The European Union has pursued two contradictory policies over the last decade in response to the challenges of globalization. On the one hand, the EU has loosened borders to facilitate trade and make the EU more competitive globally. On the other hand, the EU has tightened borders to enhance its security, fearing the negative consequences of a globalized world. In this paper, I examine the effects of implementation of the EU's Schengen border regime, a set of rules governing external border control, on the post-communist countries and the difficulties that Schengen has posed for the governments in the region. I also discuss the EU's emerging European Neighborhood Policy (ENP), designed to address many of the concerns voiced by the Central and East European (CEE) officials regarding Schengen. An important element of ENP is to work across the EU external border to facilitate economic relations and develop joint institutions with non-members to create new cooperative borderlands.

*Dataset extract*:

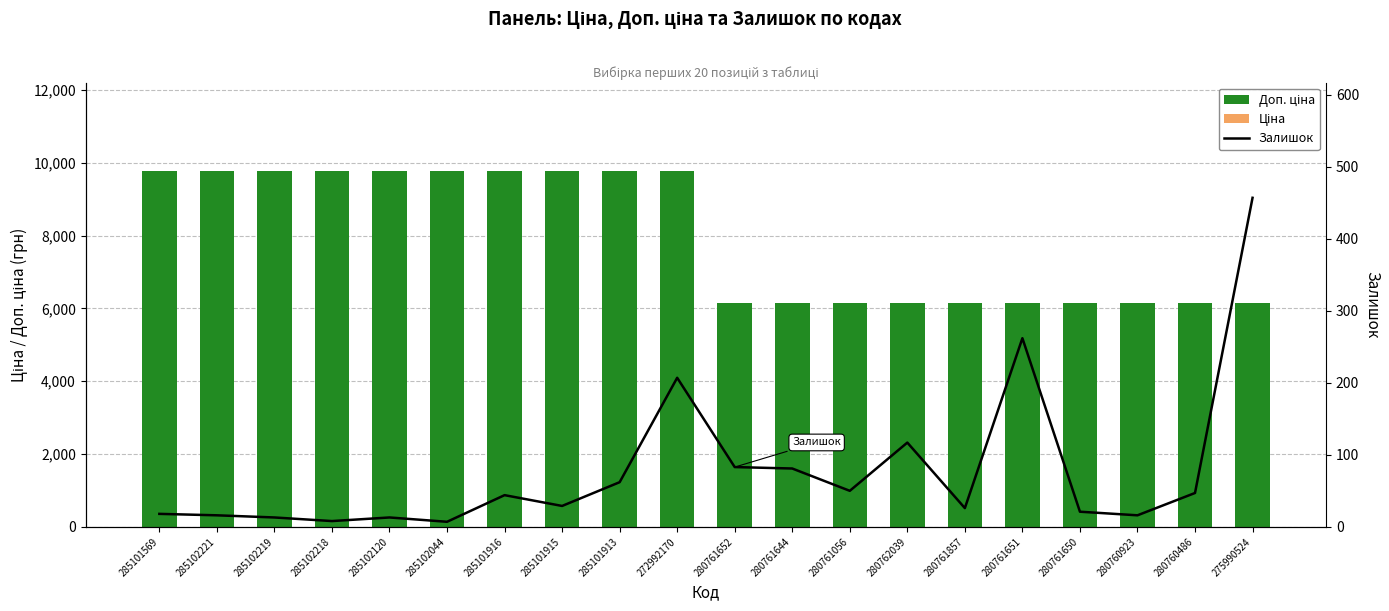

What is the label of the 15th bar from the right?

285102044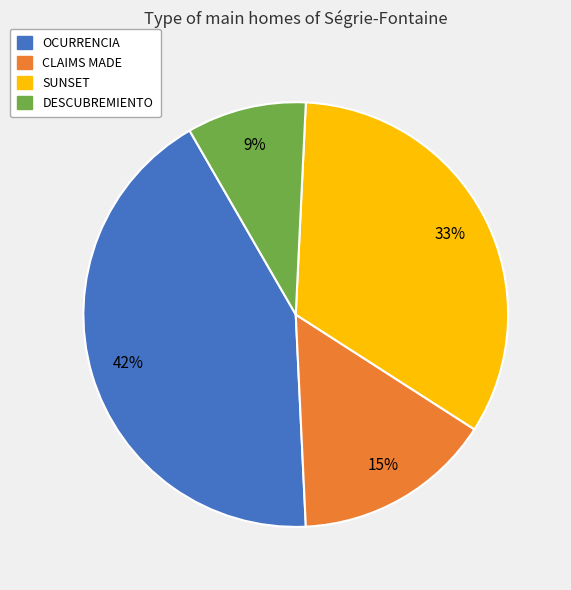

Combined, do DESCUBREMIENTO and SUNSET account for over 50%?

No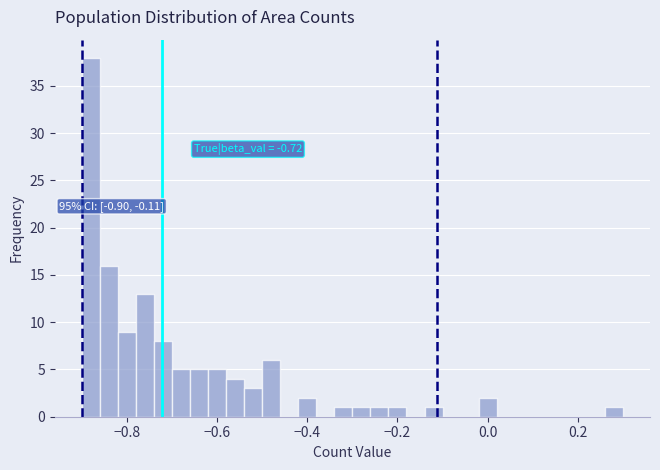

Read against the x-axis, roughly where is the centre of the tallest bar?

-0.88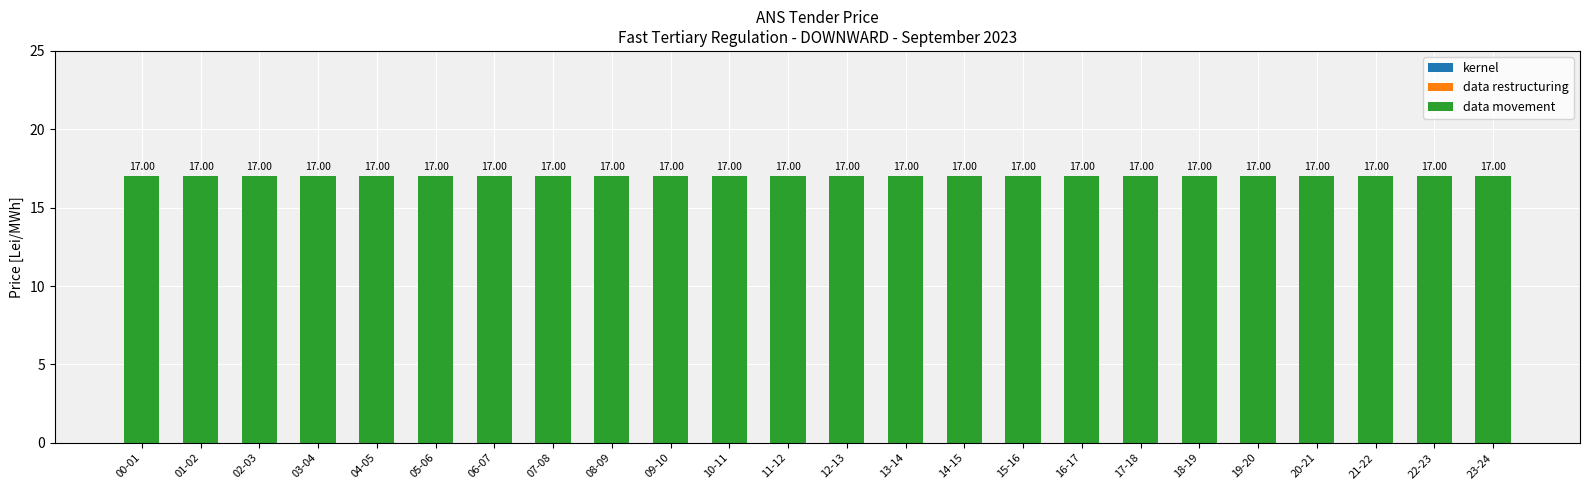

At how many categories does at least one series exceed 7?

24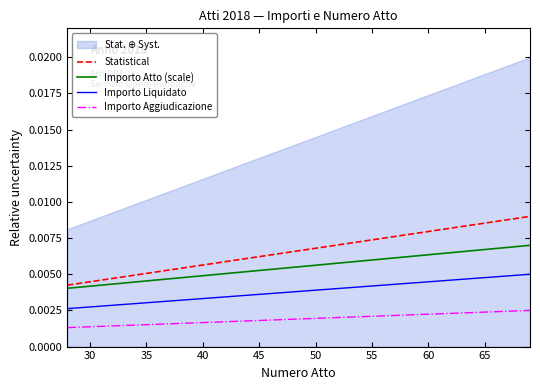

True or false: Importo Aggiudicazione and Importo Atto (scale) cross at least once.

False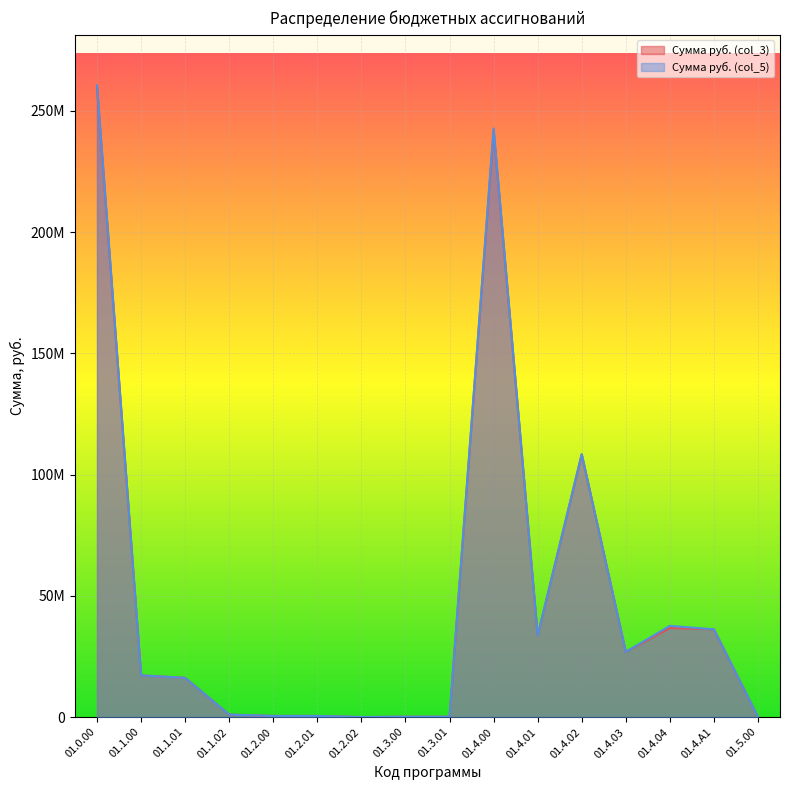

What is the average value of the Сумма руб. (col_5) series?

48849668.8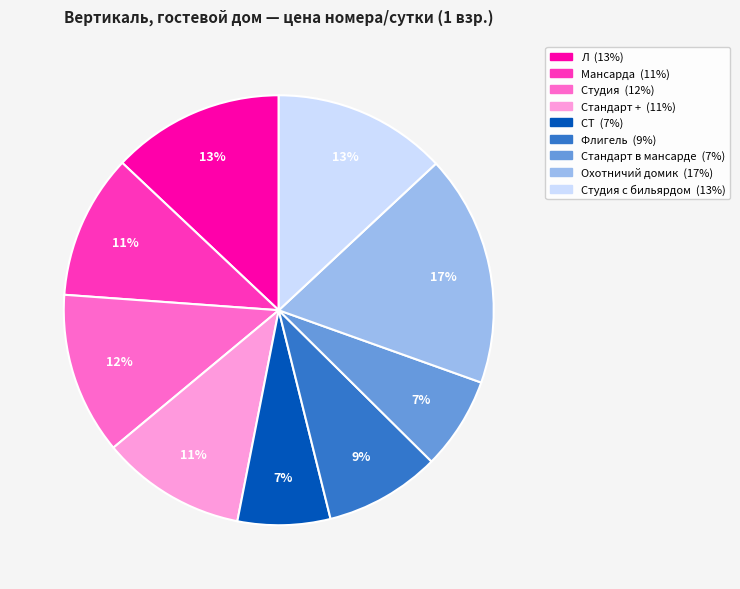

To the nearest percent, what is the difference between the largest and smallest slice percentages?

10%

*Set of tasks*:
**A.** According to the abstract on the Schengen border regime, why has the European Union tightened its borders? Answer in one to three sentences.
**B.** In the abstract on the Schengen border regime, what does the Schengen set of rules govern?
The records were drawn from a separate source.

*Completed exercise*:
**A.** The European Union tightened its borders to enhance its security. It did so because it feared the negative consequences of a globalized world.

**B.** It governs external border control.